What is expected — Show every line of the data that contains the string "sides".

---- Listed records

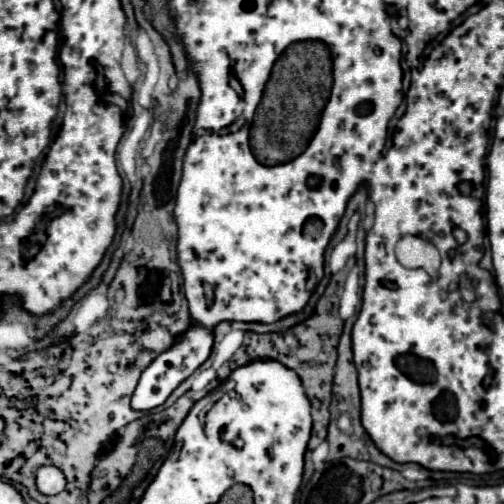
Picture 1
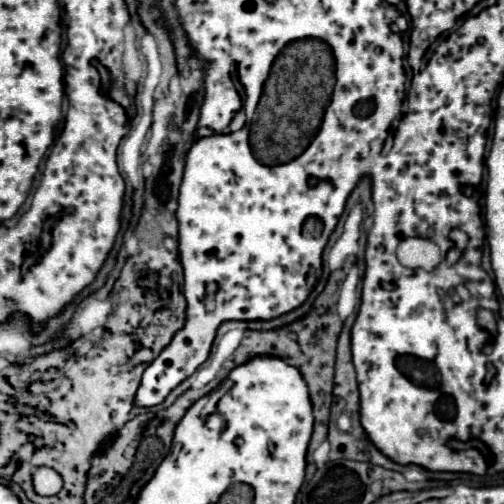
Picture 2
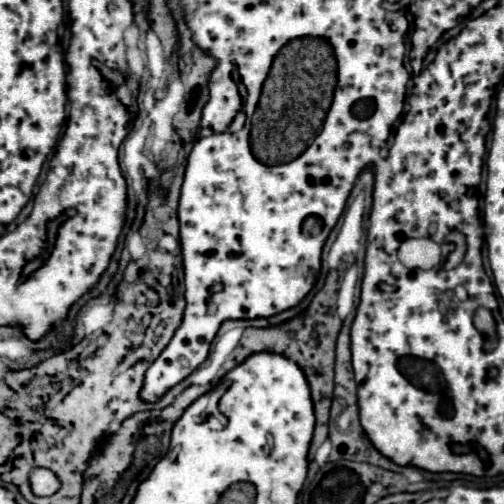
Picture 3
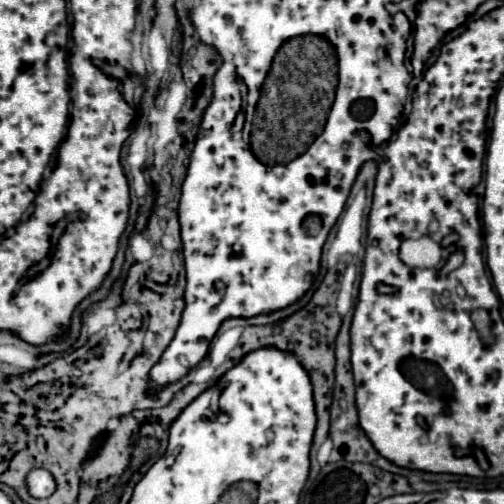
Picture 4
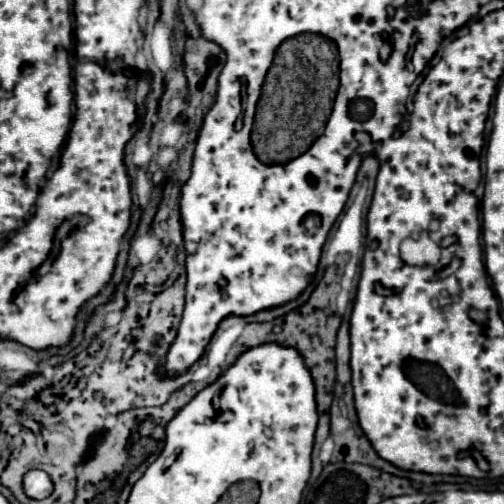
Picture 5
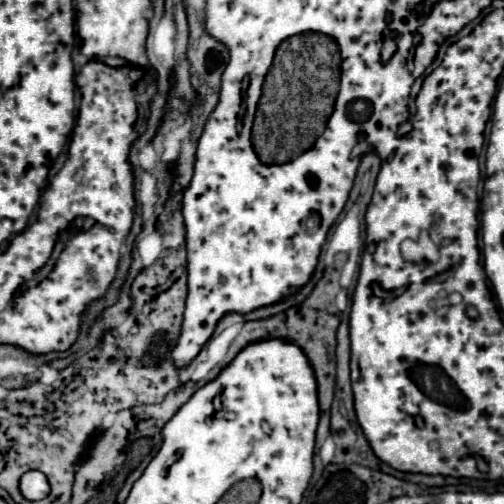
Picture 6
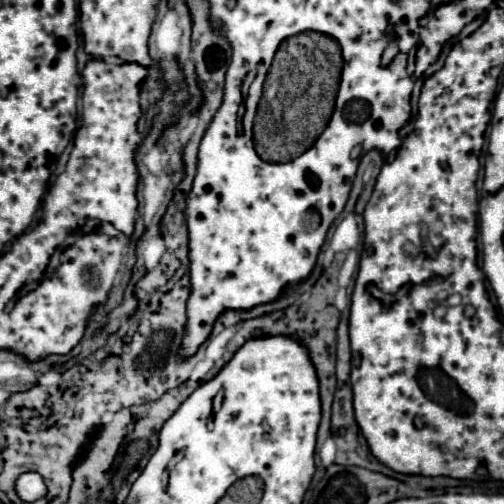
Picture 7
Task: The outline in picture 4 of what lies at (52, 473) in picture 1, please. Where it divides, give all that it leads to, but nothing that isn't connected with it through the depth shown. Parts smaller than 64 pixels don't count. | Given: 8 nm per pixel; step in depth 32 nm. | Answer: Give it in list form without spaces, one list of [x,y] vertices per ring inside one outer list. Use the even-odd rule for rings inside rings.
[[[38,468],[38,470],[28,472],[26,488],[28,488],[30,496],[34,496],[34,498],[48,498],[56,490],[56,482],[52,480],[50,472]]]

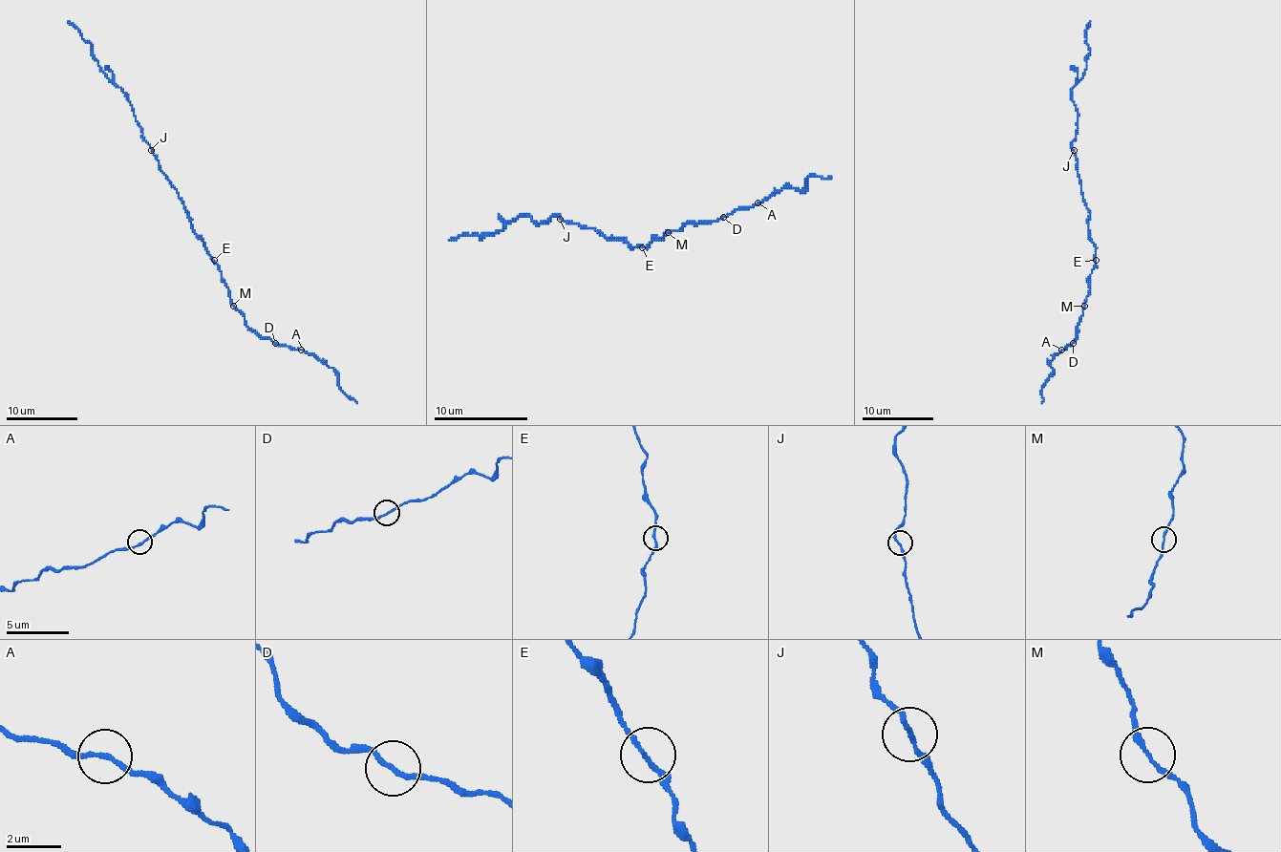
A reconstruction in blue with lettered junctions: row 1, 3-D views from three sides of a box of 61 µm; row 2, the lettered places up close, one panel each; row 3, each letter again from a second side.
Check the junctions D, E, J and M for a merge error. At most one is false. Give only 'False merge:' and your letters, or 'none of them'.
False merge: D

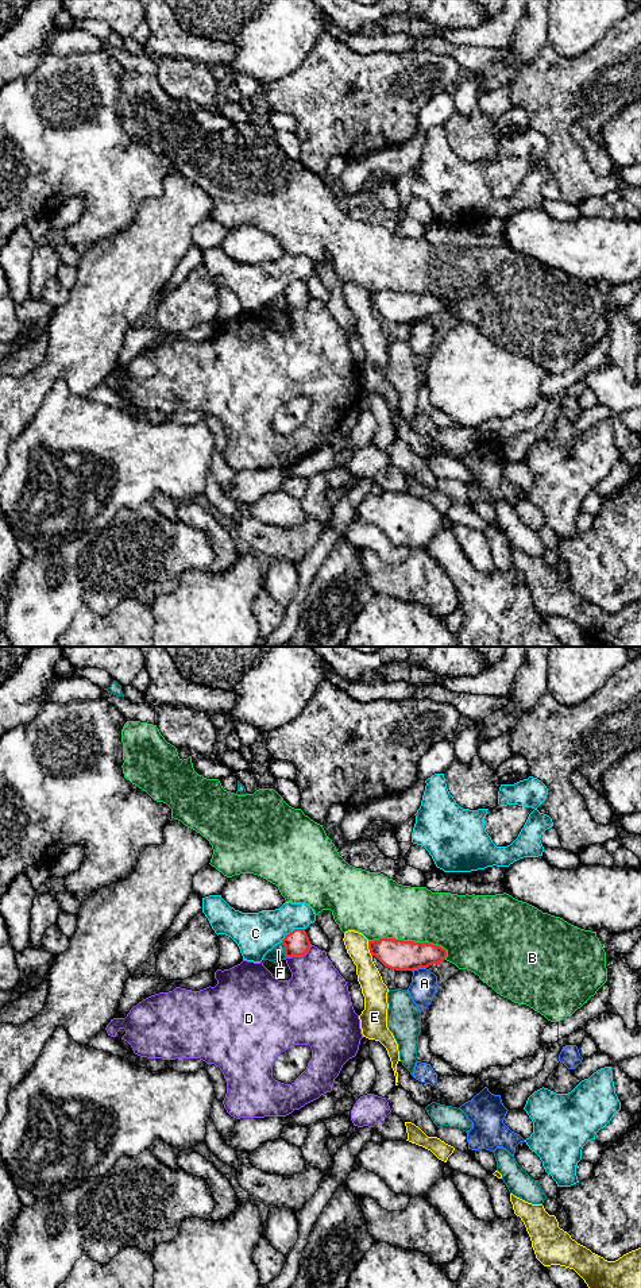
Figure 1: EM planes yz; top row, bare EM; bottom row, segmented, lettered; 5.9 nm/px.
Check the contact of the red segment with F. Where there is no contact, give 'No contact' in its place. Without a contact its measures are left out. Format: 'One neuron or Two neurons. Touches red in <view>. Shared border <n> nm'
Two neurons. Touches red in yz. Shared border 100 nm

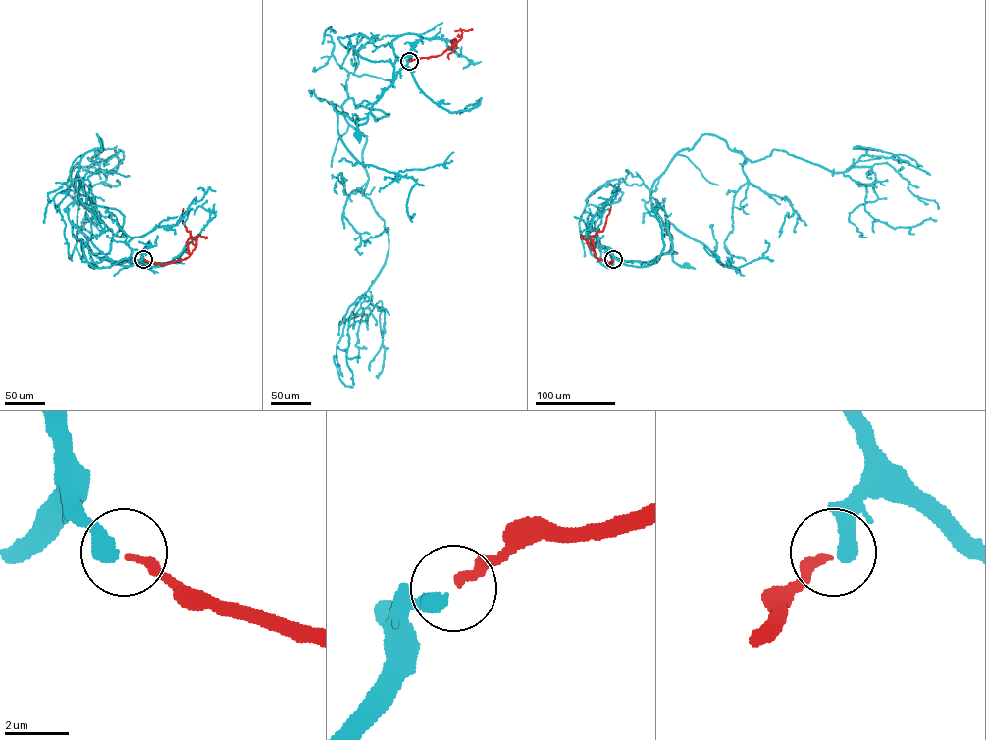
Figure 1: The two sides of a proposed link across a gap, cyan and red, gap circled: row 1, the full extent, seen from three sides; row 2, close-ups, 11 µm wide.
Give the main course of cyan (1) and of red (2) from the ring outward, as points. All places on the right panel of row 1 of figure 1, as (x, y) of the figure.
1: (613, 259), (649, 262), (675, 252), (673, 260), (686, 265)
2: (613, 259), (609, 264), (596, 257), (591, 237), (602, 231), (610, 208)

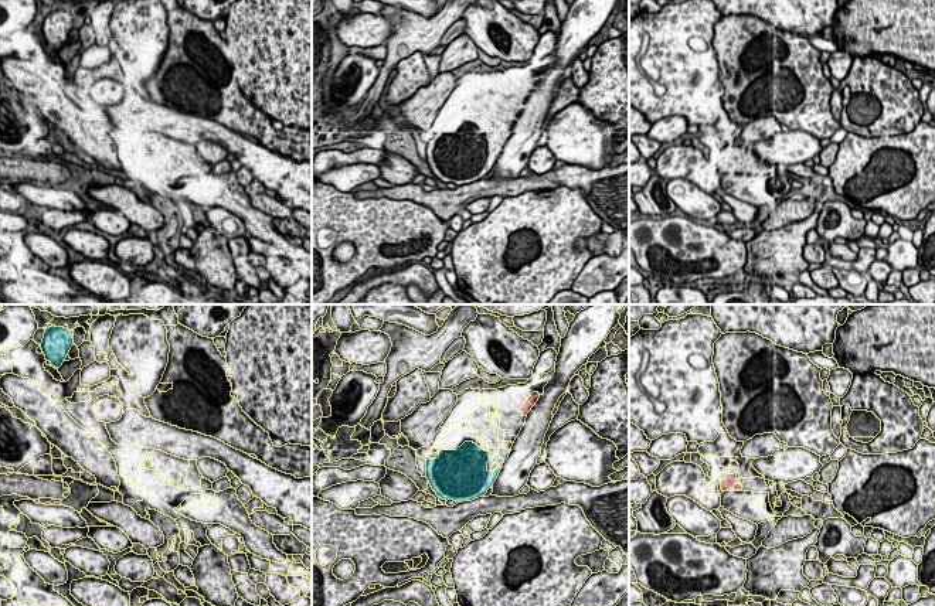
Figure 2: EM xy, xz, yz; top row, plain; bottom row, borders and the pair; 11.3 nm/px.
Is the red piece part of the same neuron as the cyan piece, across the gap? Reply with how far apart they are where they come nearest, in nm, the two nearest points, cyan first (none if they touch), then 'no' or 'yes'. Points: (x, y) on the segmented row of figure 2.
gap 550 nm; span xz (495, 453), (523, 415); yes

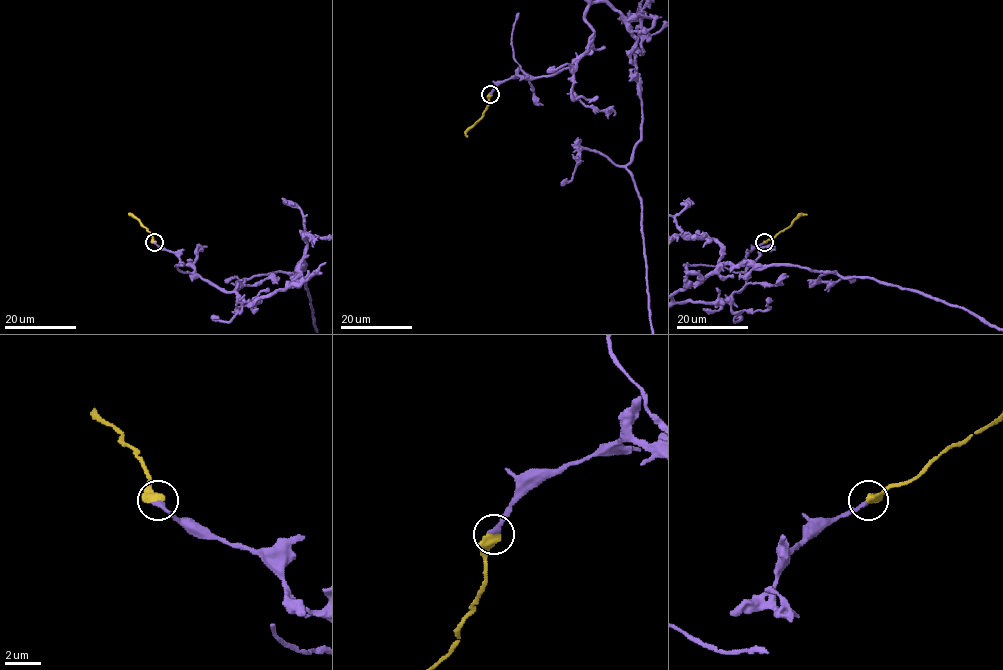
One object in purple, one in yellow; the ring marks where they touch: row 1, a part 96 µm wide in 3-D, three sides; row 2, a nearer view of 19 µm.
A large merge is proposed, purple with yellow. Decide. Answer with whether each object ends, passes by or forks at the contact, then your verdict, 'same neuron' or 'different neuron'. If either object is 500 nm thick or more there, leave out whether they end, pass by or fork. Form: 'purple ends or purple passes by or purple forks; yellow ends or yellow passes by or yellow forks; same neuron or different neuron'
same neuron

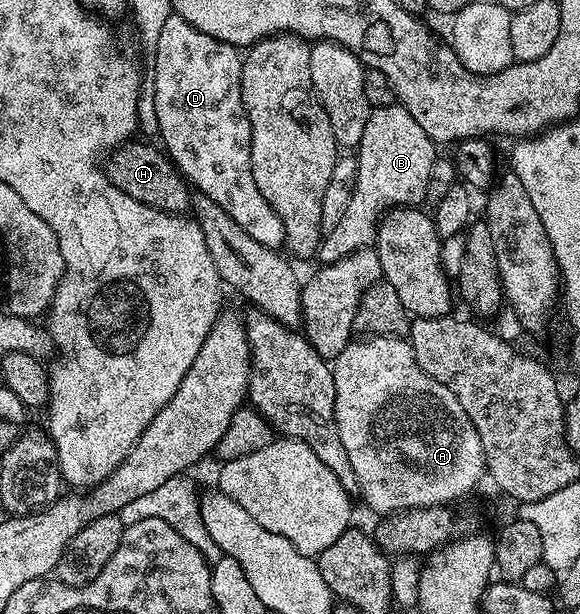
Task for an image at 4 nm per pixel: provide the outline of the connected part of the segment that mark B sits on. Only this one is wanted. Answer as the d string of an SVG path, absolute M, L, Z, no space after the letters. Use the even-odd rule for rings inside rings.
M401 105L373 108L368 117L368 125L364 125L364 137L360 137L356 148L358 176L351 201L336 227L322 235L316 252L316 259L319 259L317 262L322 265L335 263L348 253L356 253L371 246L378 238L378 225L383 212L391 207L421 204L426 198L428 181L432 177L432 165L436 158L434 151L436 144L430 140L428 133L424 133L424 129L420 129L420 125L416 125L412 113L408 113Z

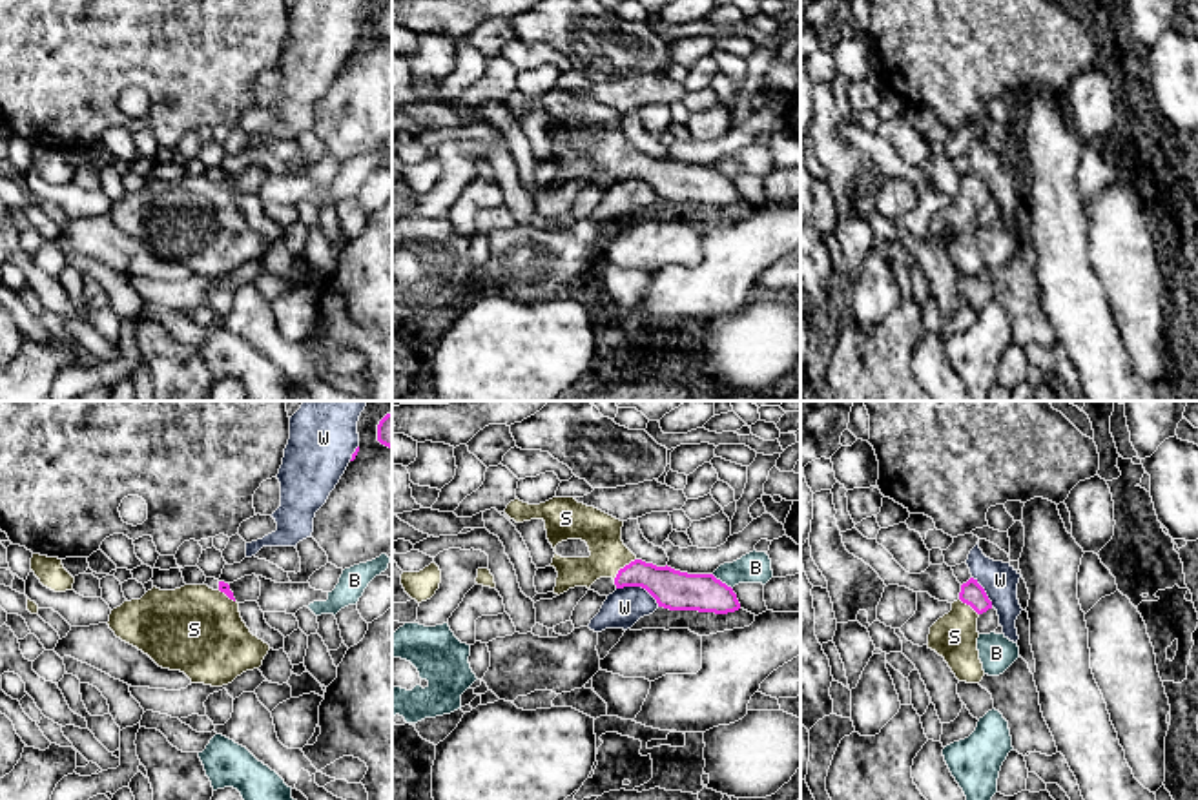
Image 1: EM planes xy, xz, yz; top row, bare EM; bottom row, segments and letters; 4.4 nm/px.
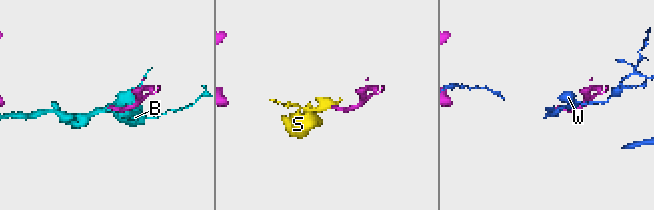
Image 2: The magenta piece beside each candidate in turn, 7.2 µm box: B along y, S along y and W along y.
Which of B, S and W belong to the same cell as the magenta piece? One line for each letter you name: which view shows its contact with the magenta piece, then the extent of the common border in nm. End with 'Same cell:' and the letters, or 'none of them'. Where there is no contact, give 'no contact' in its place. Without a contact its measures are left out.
S: xz | 140 nm
Same cell: S

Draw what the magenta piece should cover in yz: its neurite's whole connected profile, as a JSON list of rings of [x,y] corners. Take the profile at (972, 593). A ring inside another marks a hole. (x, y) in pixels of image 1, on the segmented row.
[[[970,578],[961,585],[952,610],[939,618],[928,634],[928,649],[945,658],[959,682],[979,683],[985,676],[977,651],[977,618],[992,609],[985,589]]]

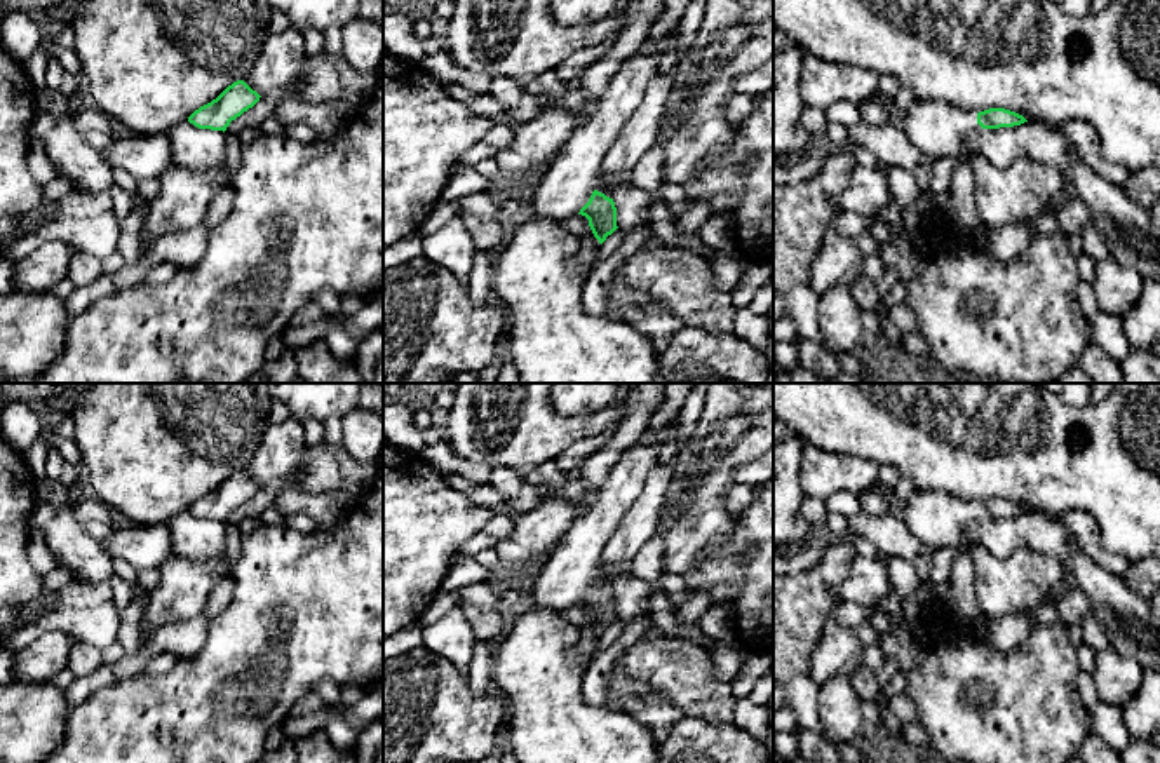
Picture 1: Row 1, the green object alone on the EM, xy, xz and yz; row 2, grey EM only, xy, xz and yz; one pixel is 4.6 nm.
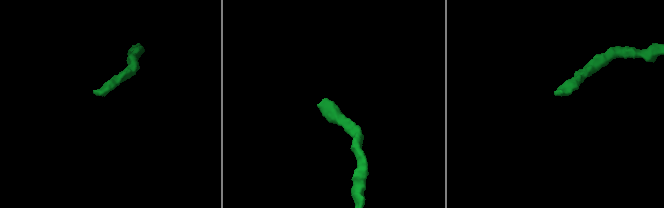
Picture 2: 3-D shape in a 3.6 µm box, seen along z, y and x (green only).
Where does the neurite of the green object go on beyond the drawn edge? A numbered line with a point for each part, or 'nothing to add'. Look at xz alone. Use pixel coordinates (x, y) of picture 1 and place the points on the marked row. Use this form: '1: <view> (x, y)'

--------

Solution to the problem —
A reconstruction in blue with lettered junctions: row 1, 3-D views from three sides of a box of 61 µm; row 2, the lettered places up close, one panel each; row 3, each letter again from a second side.
Figure 1: The two sides of a proposed link across a gap, cyan and red, gap circled: row 1, the full extent, seen from three sides; row 2, close-ups, 11 µm wide.
One object in purple, one in yellow; the ring marks where they touch: row 1, a part 96 µm wide in 3-D, three sides; row 2, a nearer view of 19 µm.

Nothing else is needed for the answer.